By Marshall Griffin and Matt Sepic, KWMU

Jefferson City, Mo. – Governor Matt Blunt hit the road Thursday to talk up a new health plan he announced in Wednesday's State of the State address. Blunt wants to replace Medicaid with a program called Missouri HealthNet.

But the governor's critics say his proposal will not help those cut from Medicaid in 2005.

The governor says the new plan is more prevention-focused, offers better choice of providers, and will lower the cost of insurance for those who cannot afford it.

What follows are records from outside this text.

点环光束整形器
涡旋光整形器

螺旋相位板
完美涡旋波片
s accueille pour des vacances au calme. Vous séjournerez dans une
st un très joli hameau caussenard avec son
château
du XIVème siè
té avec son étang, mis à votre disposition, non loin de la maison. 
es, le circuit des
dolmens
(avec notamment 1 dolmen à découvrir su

But the Missouri Budget Project's Amy Blouin says while she's glad to see the Blunt taking a new interest in health care, she says his plan is far from comprehensive.

"The 100,000 people who lost health care because of the Medicaid cuts in 2005 don't seem to get anything from this proposal."

Blouin says Blunt should look to his fellow Republican governors in Massachusetts and California and build on the old Medicaid system rather than replace it.

The Legislative Black Caucus is also expressing dissatisfaction with Blunt's HealthNet program.

The group is calling for restoration of the Medicaid cuts the legislature made two years ago.

Caucus Chairman John Bowman of St. Louis County says a study of hospitals within his district shows the number of children visiting emergency rooms rose by around 80,000 after the cuts went into effect.

"The cuts did not provide us with a cost savings, but as we know it was a cost shift, and it's also causing insurance premiums to rise," Bowman said.